Abstract
As global investment in space continues to grow, the importance of space weather has gained significant commercial relevance, especially during the current solar maximum, which heightens space environment risks. By 2030, over 100,000 satellites are projected to orbit the Earth, making intelligent and resilient satellite design essential for space sustainability.
Space-based components of the F2T2EA (Find, Fix, Track, Target, Engage, and Assess) kill chain—such as sensors and satellites—must maintain performance under multiple, overlapping space weather impacts. This requires resilient designs incorporating health status monitors to ensure operational continuity.
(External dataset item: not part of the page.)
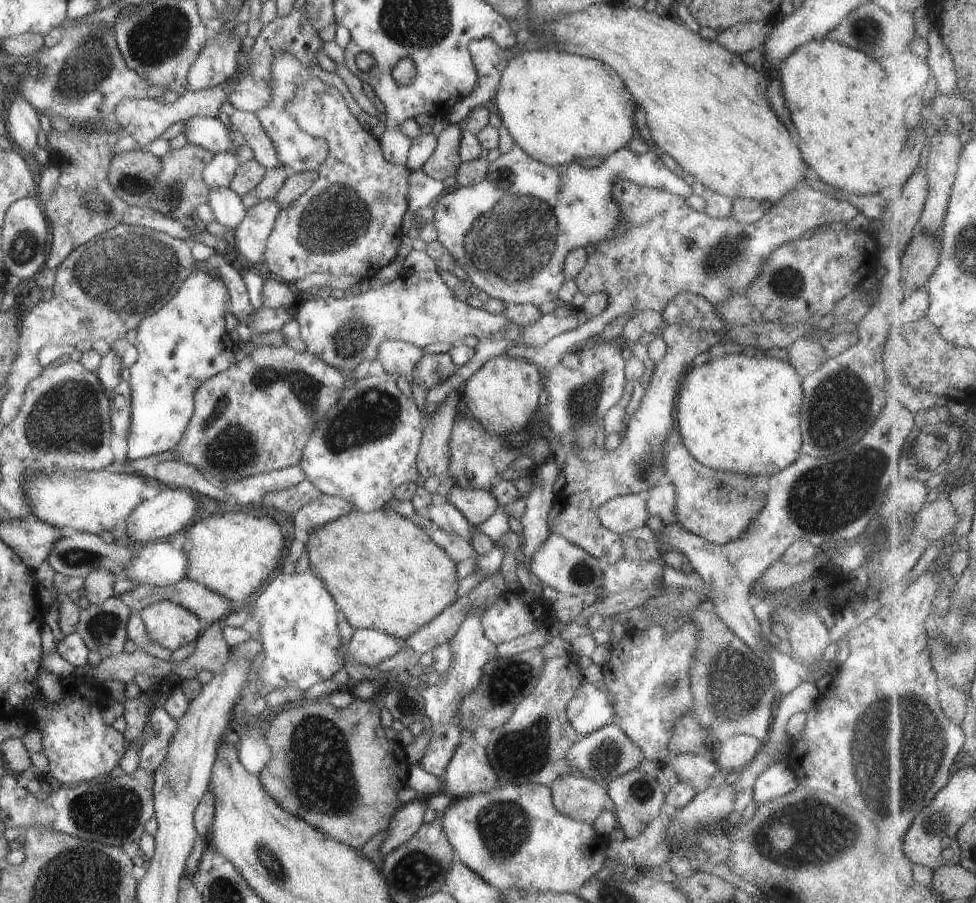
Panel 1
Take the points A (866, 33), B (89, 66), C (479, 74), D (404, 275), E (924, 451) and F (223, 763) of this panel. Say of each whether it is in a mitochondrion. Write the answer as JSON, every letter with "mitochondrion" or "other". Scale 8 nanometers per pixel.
{"A":"mitochondrion","B":"mitochondrion","C":"other","D":"other","E":"mitochondrion","F":"other"}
JANUS business unit AER, in collaboration with AFRL, has a long-standing history in space weather research and development, recently integrating advanced artificial intelligence techniques. This collaboration has produced a comprehensive software and data framework to manage large radiation measurement datasets efficiently. Computationally intensive quantities—such as adiabatic invariant coordinates and pitch angle-dependent metrics—are precomputed and stored in a centralized dataset for streamlined access. Preprocessing and metadata tagging enriches the dataset with essential context, including noise levels, integration times, and quality indicators, optimizing AI/ML model training and enhancing data retrieval.
We present an advanced space anomaly simulation and prediction tool that leverages AI/ML to diagnose and assess the risks of satellite anomalies across specific constellations. By utilizing a common operational picture (COP) for a unified scene and employing AI fusion to integrate spatially offset yet temporally consistent tensors, our tool enables real-time inferences within a secure DevSecOps environment. The AI inference engine interfaces seamlessly with the anomaly tool, delivering actionable insights.
This innovative approach improves operational reliability in electronic warfare by enabling rapid anomaly detection and attribution. Our solution enhances the resilience of satellite constellations, ensuring they can withstand the increasing risks posed by the dynamic space environment.